Kita Mengulang.

Langkah besar itu berlari dengan sangat cepat di lorong rumah sakit yang terasa sangat panjang. Juna sedikit kuwalahan untuk meminta alamat rumah sakit yang disembunyikan oleh pihak kampus disana. Namun dengan banyaknya usaha akhirnya Juna berhasil mendapatkan alamat rumah sakit tersebut.

Mata lelaki itu memburam dengan air mata yang menumpuk di pelupuk matanya, siap tumpah kapan saja. Jantungnya berdetak sangat keras, memikirkan kekasihnya yang menjadi korban dalam kecelakaan tersebut.

Langkah lebar itu dengan perlahan mengecil ketika ia melihat beberapa mahasiswa/i yang sedang duduk didepan ruang rawat dengan berbagai perban di tubuhnya. Juna melihat kesekitarnya, mencari keberadaan kekasihnya yang tidak ada di depan mata kepalanya.

Tanpa ragu, Juna menghampiri salah satu mahasiswi yang sedang terpejam dengan plester yang berada di pipinya. Nafasnya memburu, memikirkan kalimat yang pantas untuk dia keluarkan.

*“Sorry, Alya ada dimana ya? Gue gak liat dia disini.” tanya Juna dengan suara yang sedikit gemetar.

Gadis yang ada di hadapannya menoleh kearah Juna, menatap Juna dengan tatapan sayu karena rasa sakit yang ada di kepalanya.

“Setau gue Alya sama Pak Gio tadi di rawat lebih lanjut. Mereka duduk di paling depan, luka mereka lebih parah dari pada kita.” jawab gadis itu.

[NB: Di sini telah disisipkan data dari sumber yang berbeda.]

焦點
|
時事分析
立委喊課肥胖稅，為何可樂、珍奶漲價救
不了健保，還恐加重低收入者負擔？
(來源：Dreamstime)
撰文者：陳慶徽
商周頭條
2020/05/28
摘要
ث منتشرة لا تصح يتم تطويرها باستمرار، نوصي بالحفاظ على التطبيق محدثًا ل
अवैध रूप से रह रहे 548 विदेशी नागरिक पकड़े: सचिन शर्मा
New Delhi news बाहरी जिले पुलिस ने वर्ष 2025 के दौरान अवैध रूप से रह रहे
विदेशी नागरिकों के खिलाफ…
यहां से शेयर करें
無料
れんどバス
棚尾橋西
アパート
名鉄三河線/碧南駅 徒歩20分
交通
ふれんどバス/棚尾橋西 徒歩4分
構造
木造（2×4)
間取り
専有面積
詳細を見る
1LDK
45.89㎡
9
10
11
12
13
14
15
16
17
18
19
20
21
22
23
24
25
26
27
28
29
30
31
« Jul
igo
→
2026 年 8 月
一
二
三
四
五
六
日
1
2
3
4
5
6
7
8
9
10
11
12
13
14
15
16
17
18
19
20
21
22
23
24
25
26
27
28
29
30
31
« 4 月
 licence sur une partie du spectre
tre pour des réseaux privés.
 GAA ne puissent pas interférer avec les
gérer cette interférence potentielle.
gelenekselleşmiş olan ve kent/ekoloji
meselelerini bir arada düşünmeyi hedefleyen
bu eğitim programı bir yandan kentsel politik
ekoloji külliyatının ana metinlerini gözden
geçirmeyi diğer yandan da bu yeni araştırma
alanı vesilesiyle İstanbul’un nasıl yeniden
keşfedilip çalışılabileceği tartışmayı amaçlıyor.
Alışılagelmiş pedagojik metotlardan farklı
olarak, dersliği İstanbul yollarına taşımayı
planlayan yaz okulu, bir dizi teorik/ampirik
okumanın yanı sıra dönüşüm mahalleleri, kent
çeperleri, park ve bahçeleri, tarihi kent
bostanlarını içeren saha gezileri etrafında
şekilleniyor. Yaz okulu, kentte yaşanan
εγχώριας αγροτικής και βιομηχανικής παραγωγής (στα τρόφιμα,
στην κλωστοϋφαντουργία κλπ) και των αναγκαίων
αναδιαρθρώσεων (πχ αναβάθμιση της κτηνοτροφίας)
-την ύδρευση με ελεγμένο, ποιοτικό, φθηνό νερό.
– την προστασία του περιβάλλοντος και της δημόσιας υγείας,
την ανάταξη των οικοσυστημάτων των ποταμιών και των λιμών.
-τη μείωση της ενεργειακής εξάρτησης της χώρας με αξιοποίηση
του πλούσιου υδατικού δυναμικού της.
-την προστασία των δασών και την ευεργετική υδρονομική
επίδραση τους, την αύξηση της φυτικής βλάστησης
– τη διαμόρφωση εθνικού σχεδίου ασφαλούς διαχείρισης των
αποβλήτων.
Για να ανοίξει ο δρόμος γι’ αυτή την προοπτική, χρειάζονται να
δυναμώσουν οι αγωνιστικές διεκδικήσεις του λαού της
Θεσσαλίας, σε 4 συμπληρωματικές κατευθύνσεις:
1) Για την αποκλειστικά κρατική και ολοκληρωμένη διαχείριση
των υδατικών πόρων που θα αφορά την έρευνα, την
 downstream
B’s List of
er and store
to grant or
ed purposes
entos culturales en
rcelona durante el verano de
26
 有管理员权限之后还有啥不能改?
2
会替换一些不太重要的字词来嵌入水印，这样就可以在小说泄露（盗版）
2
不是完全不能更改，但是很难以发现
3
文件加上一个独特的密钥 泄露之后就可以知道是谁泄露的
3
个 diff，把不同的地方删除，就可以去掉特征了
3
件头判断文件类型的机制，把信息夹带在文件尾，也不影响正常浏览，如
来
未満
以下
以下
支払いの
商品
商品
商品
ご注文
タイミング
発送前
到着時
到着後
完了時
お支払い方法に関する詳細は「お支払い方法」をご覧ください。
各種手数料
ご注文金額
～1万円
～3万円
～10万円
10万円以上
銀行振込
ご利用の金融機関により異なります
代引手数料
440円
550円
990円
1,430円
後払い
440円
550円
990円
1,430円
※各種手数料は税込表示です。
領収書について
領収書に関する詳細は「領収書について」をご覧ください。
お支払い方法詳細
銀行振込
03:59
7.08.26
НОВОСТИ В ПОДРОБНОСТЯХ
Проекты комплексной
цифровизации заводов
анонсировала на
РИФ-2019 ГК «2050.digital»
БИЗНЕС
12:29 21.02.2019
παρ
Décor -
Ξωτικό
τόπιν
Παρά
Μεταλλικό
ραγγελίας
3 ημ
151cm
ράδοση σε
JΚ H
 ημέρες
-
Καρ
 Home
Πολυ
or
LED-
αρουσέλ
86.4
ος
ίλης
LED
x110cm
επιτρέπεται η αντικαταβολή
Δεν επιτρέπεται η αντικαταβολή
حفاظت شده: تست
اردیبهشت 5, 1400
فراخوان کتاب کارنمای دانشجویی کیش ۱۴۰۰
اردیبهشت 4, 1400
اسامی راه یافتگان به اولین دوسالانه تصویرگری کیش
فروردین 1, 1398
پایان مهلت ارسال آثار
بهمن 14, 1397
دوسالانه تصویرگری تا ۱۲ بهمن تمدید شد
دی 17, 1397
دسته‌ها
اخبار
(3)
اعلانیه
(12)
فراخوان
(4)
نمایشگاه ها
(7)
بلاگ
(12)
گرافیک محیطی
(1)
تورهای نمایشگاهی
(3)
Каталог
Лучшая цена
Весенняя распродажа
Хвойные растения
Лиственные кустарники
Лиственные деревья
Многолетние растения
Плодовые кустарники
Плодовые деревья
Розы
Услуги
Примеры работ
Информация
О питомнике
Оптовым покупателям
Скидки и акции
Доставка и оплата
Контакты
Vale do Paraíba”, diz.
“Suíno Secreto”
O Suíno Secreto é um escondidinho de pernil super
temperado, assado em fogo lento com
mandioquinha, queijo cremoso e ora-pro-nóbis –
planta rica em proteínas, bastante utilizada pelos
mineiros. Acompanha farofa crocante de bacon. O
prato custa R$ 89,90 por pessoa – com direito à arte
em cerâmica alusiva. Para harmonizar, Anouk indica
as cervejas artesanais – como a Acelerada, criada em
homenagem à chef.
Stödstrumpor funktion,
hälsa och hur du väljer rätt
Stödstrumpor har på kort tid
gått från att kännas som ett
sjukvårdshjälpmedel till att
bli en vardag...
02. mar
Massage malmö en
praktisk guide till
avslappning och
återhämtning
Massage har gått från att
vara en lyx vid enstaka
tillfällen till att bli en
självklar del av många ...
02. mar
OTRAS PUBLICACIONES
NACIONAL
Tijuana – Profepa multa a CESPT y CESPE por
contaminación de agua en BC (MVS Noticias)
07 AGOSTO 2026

Tubuh Juna berubah melemas, ia hanya dapat mengangguk sebagai respon tanpa adanya perkataan yang keluar.

Juna berjalan dengan langkah gontainya, melewati beberapa ruang rawat yang di isi oleh pasien disana. Juna melirik kearah kanannya, melihat kedalam ruang rawat secara sekilas untuk memastikan jika kekasihnya masih baik-baik saja.

Langkah itu terhenti ketika ia melihat seorang gadis yang terduduk merenung diatas brankar. Kepalanya terbalut dengan perban yang sudah di olesi oleh obat merah, ia hanya menatap kearah jendela yang sedikit terbuka.

Dengan buru-buru, Juna langsung membuka pintu tersebut. Memasuki ruangan tersebut tanpa izin, tidak perduli jika ujung-ujungnya ia akan di usir. Lelaki itu langsung memeluk gadis yang ada di hadapannya dengan sangat erat. Sangat sangat bersyukur karena ia masih melihat Alya dengan keadaan yang lebih baik dari pada yang ada di pikirannya.

“Al, kamu bikin aku panik setengah mati.” ujarnya.

Alya terdiam, namun dengan kasar gadis itu langsung melepas pelukannya. Mengundang tatapan bingung dari lelaki yang baru saja memeluknya.

“Sorry, gue gak kenal lo. Jadi, tolong sopan sedikit.”